Но купец ошибался. Если задавленные трудом и поборами издольщики–уртакчи молчали, если Тагай–мурза был рад получить за живой товар деньги, то Темир решил с купцом разделаться. Правда, и Темир был уже иным. Скованный пайцзей Абдулла–хана, он до времени молчал. Раньше он, не поглядев на пайцзу, зарезал бы купца, теперь решимости не хватало. Хан и без того на него косится, считая его сторонником Мамая. Темир едва дождался конца торга. Некомат еще не успел нагрузить живым товаром свои арбы, а Темир, получив с Тагая деньги за ярлык, ускакал в ставку Абдулла–хана, стараясь опередить Некомата.
В ханскую юрту Темир–мурзу пустили не сразу. Хан заставил его пожариться на солнцепеке. Когда наконец его ввели к хану, он после полуденного света ничего не мог разобрать в сумраке юрты и, лишь приглядевшись, увидел хана, лежащего среди подушек. После обычных приветствий Темир сразу начал рассказывать про Некомата.
– Что ж дальше будет? Пусть арабские купцы скупают наших девок, но позволить это русам! Нельзя! – решительно заключил он.

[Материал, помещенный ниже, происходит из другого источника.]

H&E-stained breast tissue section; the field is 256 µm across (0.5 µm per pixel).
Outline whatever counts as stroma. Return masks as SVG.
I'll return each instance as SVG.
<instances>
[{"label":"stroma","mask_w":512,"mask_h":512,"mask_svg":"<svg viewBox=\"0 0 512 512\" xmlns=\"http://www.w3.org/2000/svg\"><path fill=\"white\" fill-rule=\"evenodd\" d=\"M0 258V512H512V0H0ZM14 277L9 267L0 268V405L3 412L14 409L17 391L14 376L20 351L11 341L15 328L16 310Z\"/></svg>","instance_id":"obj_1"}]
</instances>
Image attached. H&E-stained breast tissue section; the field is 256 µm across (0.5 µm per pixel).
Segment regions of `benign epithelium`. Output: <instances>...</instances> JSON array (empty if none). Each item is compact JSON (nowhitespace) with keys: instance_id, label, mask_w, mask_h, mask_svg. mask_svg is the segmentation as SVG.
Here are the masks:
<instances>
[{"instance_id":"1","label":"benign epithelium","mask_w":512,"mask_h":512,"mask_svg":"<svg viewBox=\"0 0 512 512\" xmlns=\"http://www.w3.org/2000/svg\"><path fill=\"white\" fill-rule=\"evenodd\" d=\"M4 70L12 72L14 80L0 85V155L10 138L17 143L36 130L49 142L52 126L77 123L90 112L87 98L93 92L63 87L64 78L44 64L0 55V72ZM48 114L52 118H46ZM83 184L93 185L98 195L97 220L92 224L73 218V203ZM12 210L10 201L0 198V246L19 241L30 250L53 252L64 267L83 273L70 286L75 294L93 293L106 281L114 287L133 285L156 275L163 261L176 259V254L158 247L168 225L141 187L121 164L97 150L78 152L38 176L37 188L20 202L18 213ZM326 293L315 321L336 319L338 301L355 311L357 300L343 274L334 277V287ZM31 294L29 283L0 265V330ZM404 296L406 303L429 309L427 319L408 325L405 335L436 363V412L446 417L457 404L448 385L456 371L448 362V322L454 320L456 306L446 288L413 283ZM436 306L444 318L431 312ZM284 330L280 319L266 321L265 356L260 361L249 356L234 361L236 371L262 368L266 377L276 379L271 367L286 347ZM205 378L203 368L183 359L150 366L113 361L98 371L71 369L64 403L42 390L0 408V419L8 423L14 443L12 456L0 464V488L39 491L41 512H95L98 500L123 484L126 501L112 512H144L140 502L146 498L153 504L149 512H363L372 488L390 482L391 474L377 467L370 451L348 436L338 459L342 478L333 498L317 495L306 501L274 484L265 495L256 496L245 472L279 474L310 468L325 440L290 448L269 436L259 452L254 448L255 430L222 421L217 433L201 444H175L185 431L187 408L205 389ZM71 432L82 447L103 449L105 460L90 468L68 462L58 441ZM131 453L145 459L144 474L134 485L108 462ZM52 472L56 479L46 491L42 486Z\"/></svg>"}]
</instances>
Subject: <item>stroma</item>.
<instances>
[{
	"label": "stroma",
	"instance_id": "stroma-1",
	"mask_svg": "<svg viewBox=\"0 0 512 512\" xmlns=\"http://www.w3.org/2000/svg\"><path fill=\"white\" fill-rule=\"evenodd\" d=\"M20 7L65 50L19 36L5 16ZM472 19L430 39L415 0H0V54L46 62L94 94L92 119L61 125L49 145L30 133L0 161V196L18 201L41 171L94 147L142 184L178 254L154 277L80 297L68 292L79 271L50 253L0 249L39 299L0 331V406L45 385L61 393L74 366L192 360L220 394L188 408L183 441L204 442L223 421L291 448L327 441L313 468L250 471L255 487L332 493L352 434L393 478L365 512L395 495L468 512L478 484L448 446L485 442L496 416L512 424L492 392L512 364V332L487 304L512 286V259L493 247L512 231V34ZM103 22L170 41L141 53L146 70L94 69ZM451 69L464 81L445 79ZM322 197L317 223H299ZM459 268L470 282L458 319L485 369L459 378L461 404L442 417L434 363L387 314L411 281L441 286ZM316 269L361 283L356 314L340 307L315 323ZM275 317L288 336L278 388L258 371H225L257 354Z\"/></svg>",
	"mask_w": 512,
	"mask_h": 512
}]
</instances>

Абдулла–хан не знал Некомата. Пайцзу его дал купцу Мамай, но признаться в этом перед Темиром хан не хотел, а резкие, горькие слова Темира совсем не тронули Абдуллу. Поэтому хан повернул беседу в другую сторону.
– Говоришь, раздевал девок купец?
Темир промолчал. Впрочем, хан и не ждал ответа, а, лакомо прищурясь, он продолжал думать вслух:
– Видно, не дурак старик. Знает, что к чему.
– Девки плакали, – сказал негромко Темир.
– Плакали? Что за беда! По глупости плакали. Дочери уртакчи, дочери нищих пойдут в жены к вельможам и купцам египетским. В гаремах жить будут – смеяться станут.
– Он их позорил.
– Пустое! Ты лучше скажи, зачем ты к Тагаю ездил?
Темир встревожился. Вдруг хан успел что–либо разнюхать? Отвечал осторожно:
– Послан был.
– Эмиром?
– Да.
Хан оперся локтем на подушку, долго смотрел на стоявшего перед ним Темира. Вдруг отшвырнул подушку, сел.
– Куда деньги дел, что от Тагая за ярлык привез?
– Мамаю отдал.
Хан будто с цепи сорвался.
– Ну и иди к Мамаю! Иди! Иди!
Темир, пятясь, выбрался из юрты, а хан все еще кричал и швырял подушки. Его именем пишутся ярлыки, раздаются пайцзы! «Довольно! Был молод, подчинялся эмиру. Хватит! Вырос! Я покажу себя Мамаю». Все эти мысли, будто столб пыли на дороге, крутились в голове хана, но, тиская подушки, он в глубине души понимал, что сам себя обманывает, что не покажет он себя Мамаю. Вот ведь не хватило духа велеть схватить Темира, и по–настоящему сцепиться с Мамаем храбрости не хватит. Оставалось рычать в глубине юрты, пускать пух из подушек и знать, знать, что ты подставной хан, что в жилах твоих течет кровь Чингис–хана, но сила и власть у Мамая.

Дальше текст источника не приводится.